- **EXERCISE PROMPT**: Could you rewrite the records from their start through the line containing "May 4, 2024", changing "Lire la suite" to "Voir plus" and keeping everything else the same? Leave the pictures out of your answer.

(Saved data entries)
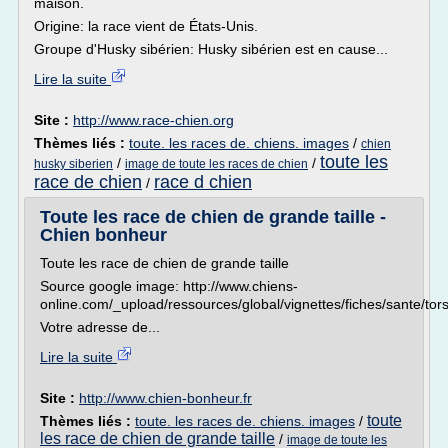
maison.
Origine: la race vient de États-Unis.
Groupe d'Husky sibérien: Husky sibérien est en cause...
Lire la suite
Site :
http://www.race-chien.org
Thèmes liés :
toute. les races de. chiens. images
/
chien
toute les
/
/
husky siberien
image de toute les races de chien
race de chien
race d chien
/
Toute les race de chien de grande taille -
Chien bonheur
Toute les race de chien de grande taille
Source google image: http://www.chiens-
online.com/_upload/ressources/global/vignettes/fiches/sante/to
Votre adresse de...
Lire la suite
Site :
http://www.chien-bonheur.fr
toute
Thèmes liés :
toute. les races de. chiens. images
/
les race de chien de grande taille
/
image de toute les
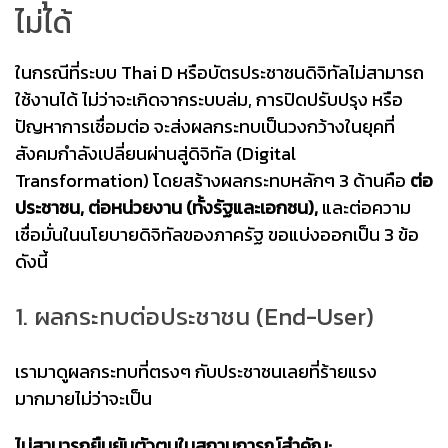
ไม่ได้
ในกรณีที่ระบบ Thai D หรือบัตรประชาชนดิจิทัลไม่สามารถ
ใช้งานได้ ไม่ว่าจะเกิดจากระบบล่ม, การปิดปรับปรุง หรือ
ปัญหาการเชื่อมต่อ จะส่งผลกระทบเป็นวงกว้างในยุคที่
สังคมกำลังเปลี่ยนผ่านสู่ดิจิทัล (Digital
Transformation) โดยสร้างผลกระทบหลักๆ 3 ด้านคือ
ต่อ
ประชาชน, ต่อหน่วยงาน (ทั้งรัฐและเอกชน),
และต่อความ
เชื่อมั่นในนโยบายดิจิทัลของภาครัฐ ขอแบ่งออกเป็น 3 ข้อ
ดังนี้
1. ผลกระทบต่อประชาชน (End-User)
เรามาดูผลกระทบที่ตรงๆ กับประชาชนเลยที่ร้ายแรง
มากมายไม่ว่าจะเป็น
ไม่สามารถยืนยันตัวตนในสถานการณ์สำคัญ:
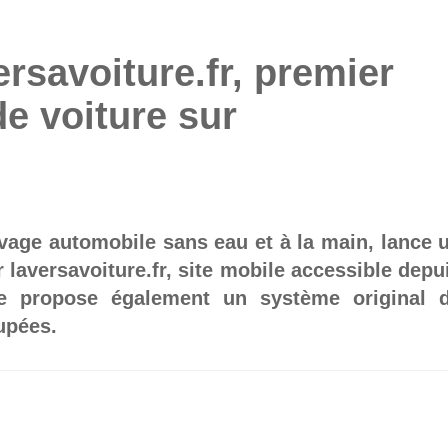
savoiture.fr, premier
de voiture sur
vage automobile sans eau et à la main, lance 
laversavoiture.fr, site mobile accessible depu
te propose également un système original 
upées.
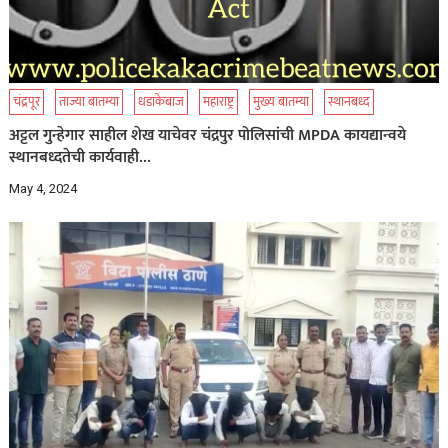
चंद्रपूर
ताज्या बातम्या
धडाकेबाज
महाराष्ट्र
मुख्य बातम्या
स्थानबध्द
अट्टल गुन्हेगार साहील शेख याचेवर चंद्रपुर पोलिसांची MPDA कायद्यान्वये
स्थानबध्दतेची कार्यवाही…
May 4, 2024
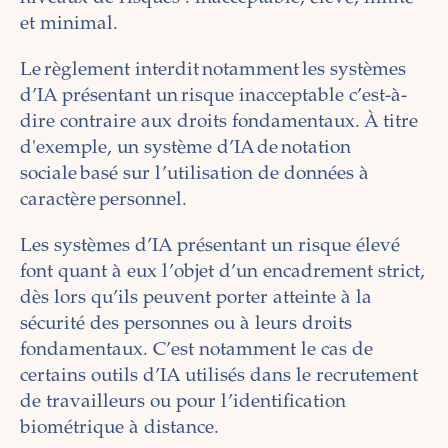
et minimal.
Le règlement interdit notamment les systèmes
d’IA présentant un risque inacceptable c’est-à-
dire contraire aux droits fondamentaux. À titre
d'exemple, un système d’IA de notation
sociale basé sur l’utilisation de données à
caractère personnel.
Les systèmes d’IA présentant un risque élevé
font quant à eux l’objet d’un encadrement strict,
dès lors qu’ils peuvent porter atteinte à la
sécurité des personnes ou à leurs droits
fondamentaux. C’est notamment le cas de
certains outils d’IA utilisés dans le recrutement
de travailleurs ou pour l’identification
biométrique à distance.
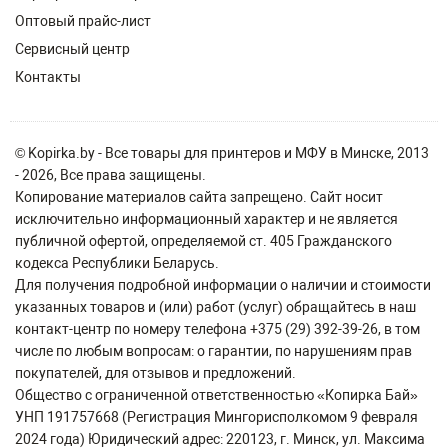
Оптовый прайс-лист
Сервисный центр
Контакты
© Kopirka.by - Все товары для принтеров и МФУ в Минске, 2013
- 2026, Все права защищены.
Копирование материалов сайта запрещено. Сайт носит
исключительно информационный характер и не является
публичной офертой, определяемой ст. 405 Гражданского
кодекса Республики Беларусь.
Для получения подробной информации о наличии и стоимости
указанных товаров и (или) работ (услуг) обращайтесь в наш
контакт-центр по номеру телефона +375 (29) 392-39-26, в том
числе по любым вопросам: о гарантии, по нарушениям прав
покупателей, для отзывов и предложений.
Общество с ограниченной ответственностью «Копирка Бай»
УНП 191757668 (Регистрация Мингорисполкомом 9 февраля
2024 года) Юридический адрес: 220123, г. Минск, ул. Максима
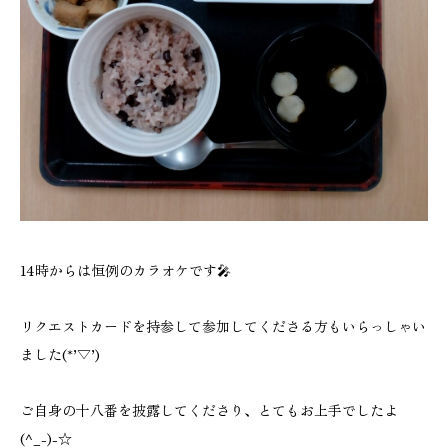
14時からは恒例のカラオケです🎤
リクエストカードを持参して参加してくださる方もいらっしゃい
ました(*’▽’)
ご自身の十八番を披露してくださり、とてもお上手でしたよ
(^_-)-☆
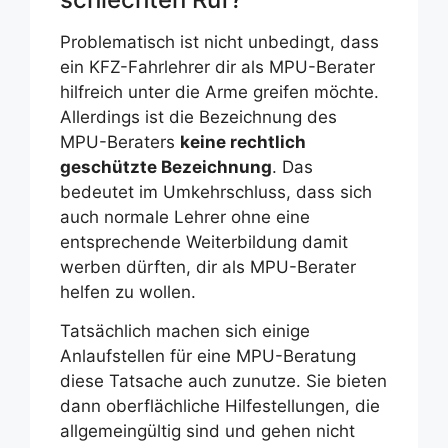
Problematisch ist nicht unbedingt, dass
ein KFZ-Fahrlehrer dir als MPU-Berater
hilfreich unter die Arme greifen möchte.
Allerdings ist die Bezeichnung des
MPU-Beraters
keine rechtlich
geschützte Bezeichnung
. Das
bedeutet im Umkehrschluss, dass sich
auch normale Lehrer ohne eine
entsprechende Weiterbildung damit
werben dürften, dir als MPU-Berater
helfen zu wollen.
Tatsächlich machen sich einige
Anlaufstellen für eine MPU-Beratung
diese Tatsache auch zunutze. Sie bieten
dann oberflächliche Hilfestellungen, die
allgemeingültig sind und gehen nicht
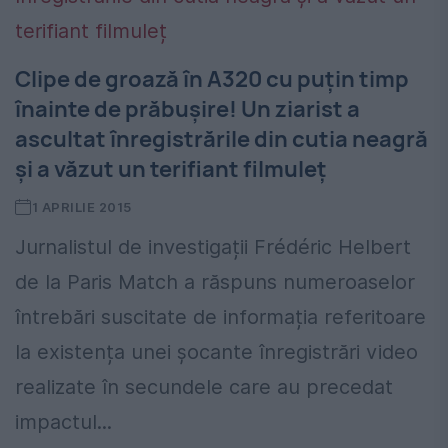
Clipe de groază în A320 cu puțin timp
înainte de prăbușire! Un ziarist a
ascultat înregistrările din cutia neagră
și a văzut un terifiant filmuleț
1 APRILIE 2015
Jurnalistul de investigații Frédéric Helbert
de la Paris Match a răspuns numeroaselor
întrebări suscitate de informația referitoare
la existența unei șocante înregistrări video
realizate în secundele care au precedat
impactul...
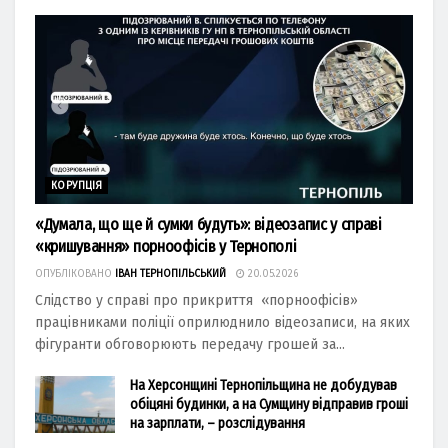
КОРУПЦІЯ
«Думала, що ще й сумки будуть»: відеозапис у справі
«кришування» порноофісів у Тернополі
ОПУБЛІКОВАНО
ІВАН ТЕРНОПІЛЬСЬКИЙ
20.05.2026
Слідство у справі про прикриття «порноофісів»
працівниками поліції оприлюднило відеозаписи, на яких
фігуранти обговорюють передачу грошей за...
На Херсонщині Тернопільщина не добудував
обіцяні будинки, а на Сумщину відправив гроші
на зарплати, – розслідування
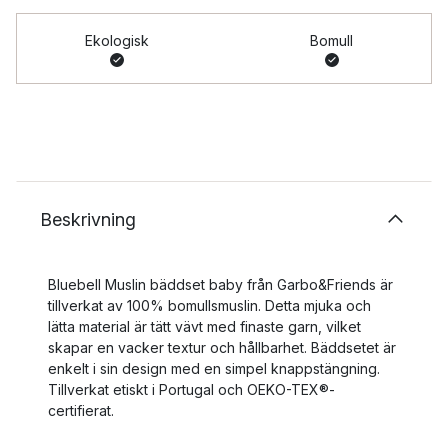
Ekologisk
Bomull
Beskrivning
Bluebell Muslin bäddset baby från Garbo&Friends är
tillverkat av 100% bomullsmuslin. Detta mjuka och
lätta material är tätt vävt med finaste garn, vilket
skapar en vacker textur och hållbarhet. Bäddsetet är
enkelt i sin design med en simpel knappstängning.
Tillverkat etiskt i Portugal och OEKO-TEX®-
certifierat.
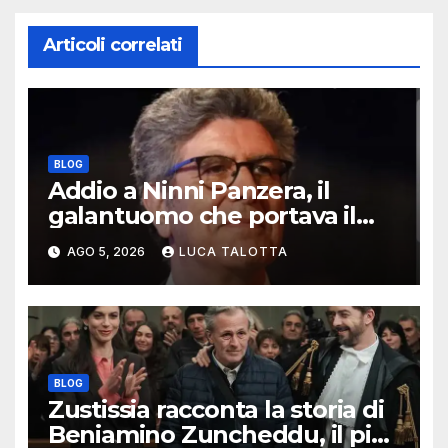
Articoli correlati
BLOG
Addio a Ninni Panzera, il
galantuomo che portava il
cinema dove non c’era
AGO 5, 2026
LUCA TALOTTA
BLOG
Zustissia racconta la storia di
Beniamino Zuncheddu, il più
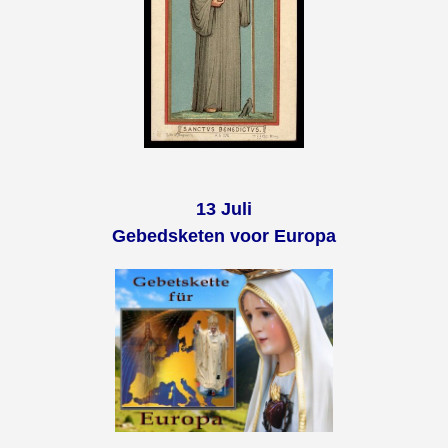
13 Juli
Gebedsketen voor Europa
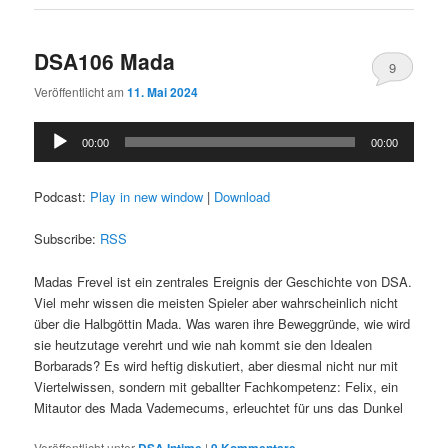
DSA106 Mada
9
Veröffentlicht am
11. Mai 2024
Audio-
00:00
00:00
Player
Podcast:
Play in new window
|
Download
Subscribe:
RSS
Madas Frevel ist ein zentrales Ereignis der Geschichte von DSA.
Viel mehr wissen die meisten Spieler aber wahrscheinlich nicht
über die Halbgöttin Mada. Was waren ihre Beweggründe, wie wird
sie heutzutage verehrt und wie nah kommt sie den Idealen
Borbarads? Es wird heftig diskutiert, aber diesmal nicht nur mit
Viertelwissen, sondern mit geballter Fachkompetenz: Felix, ein
Mitautor des Mada Vademecums, erleuchtet für uns das Dunkel
Veröffentlicht unter
DSA Intime
|
9
Kommentare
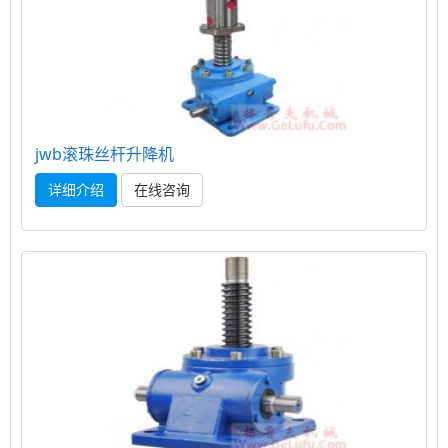
jwb滚珠丝杆升降机
详细介绍
在线咨询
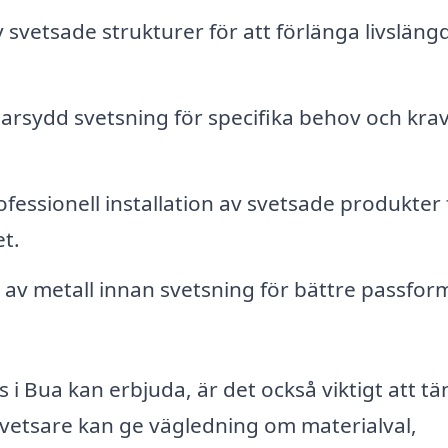
svetsade strukturer för att förlänga livsläng
rsydd svetsning för specifika behov och krav
fessionell installation av svetsade produkter 
et.
av metall innan svetsning för bättre passfor
 i Bua kan erbjuda, är det också viktigt att t
svetsare kan ge vägledning om materialval,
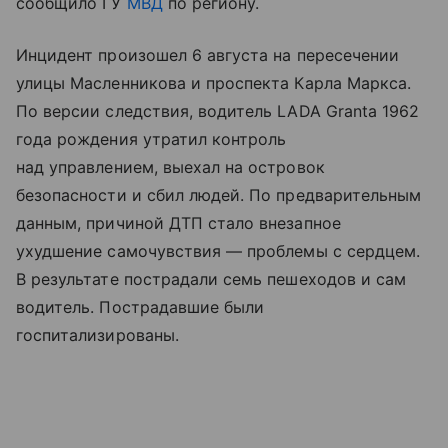
сообщило ГУ
МВД
по региону.
Инцидент произошел 6 августа на пересечении
улицы Масленникова и проспекта Карла Маркса.
По версии следствия, водитель LADA Granta 1962
года рождения утратил контроль
над управлением, выехал на островок
безопасности и сбил людей. По предварительным
данным, причиной ДТП стало внезапное
ухудшение самочувствия — проблемы с сердцем.
В результате пострадали семь пешеходов и сам
водитель. Пострадавшие были
госпитализированы.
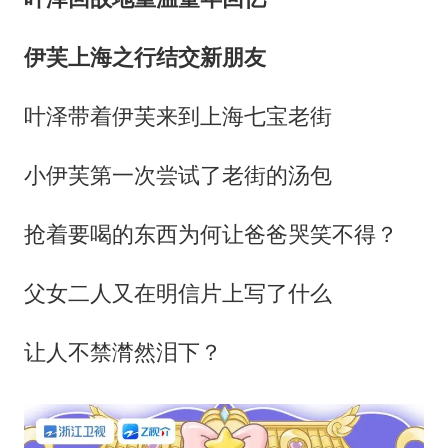
伊芙上海之行结交新朋友
叶泽带着伊芙来到上海七宝老街
小伊芙第一次尝试了老街的汤包
抢着要喝的东西为何让爸爸哭笑不得？
父女二人又在明信片上写了什么
让人不禁潸然泪下？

- **TASK OUTPUT**:
maison.
Origine: la race vient de États-Unis.
Groupe d'Husky sibérien: Husky sibérien est en cause...
Voir plus
Site :
http://www.race-chien.org
Thèmes liés :
toute. les races de. chiens. images
/
chien
toute les
/
/
husky siberien
image de toute les races de chien
race de chien
race d chien
/
Toute les race de chien de grande taille -
Chien bonheur
Toute les race de chien de grande taille
Source google image: http://www.chiens-
online.com/_upload/ressources/global/vignettes/fiches/sante/to
Votre adresse de...
Voir plus
Site :
http://www.chien-bonheur.fr
toute
Thèmes liés :
toute. les races de. chiens. images
/
les race de chien de grande taille
/
image de toute les
ไม่ได้
ในกรณีที่ระบบ Thai D หรือบัตรประชาชนดิจิทัลไม่สามารถ
ใช้งานได้ ไม่ว่าจะเกิดจากระบบล่ม, การปิดปรับปรุง หรือ
ปัญหาการเชื่อมต่อ จะส่งผลกระทบเป็นวงกว้างในยุคที่
สังคมกำลังเปลี่ยนผ่านสู่ดิจิทัล (Digital
Transformation) โดยสร้างผลกระทบหลักๆ 3 ด้านคือ
ต่อ
ประชาชน, ต่อหน่วยงาน (ทั้งรัฐและเอกชน),
และต่อความ
เชื่อมั่นในนโยบายดิจิทัลของภาครัฐ ขอแบ่งออกเป็น 3 ข้อ
ดังนี้
1. ผลกระทบต่อประชาชน (End-User)
เรามาดูผลกระทบที่ตรงๆ กับประชาชนเลยที่ร้ายแรง
มากมายไม่ว่าจะเป็น
ไม่สามารถยืนยันตัวตนในสถานการณ์สำคัญ:
savoiture.fr, premier
de voiture sur
vage automobile sans eau et à la main, lance 
laversavoiture.fr, site mobile accessible depu
te propose également un système original 
upées.
चंद्रपूर
ताज्या बातम्या
धडाकेबाज
महाराष्ट्र
मुख्य बातम्या
स्थानबध्द
अट्टल गुन्हेगार साहील शेख याचेवर चंद्रपुर पोलिसांची MPDA कायद्यान्वये
स्थानबध्दतेची कार्यवाही…
May 4, 2024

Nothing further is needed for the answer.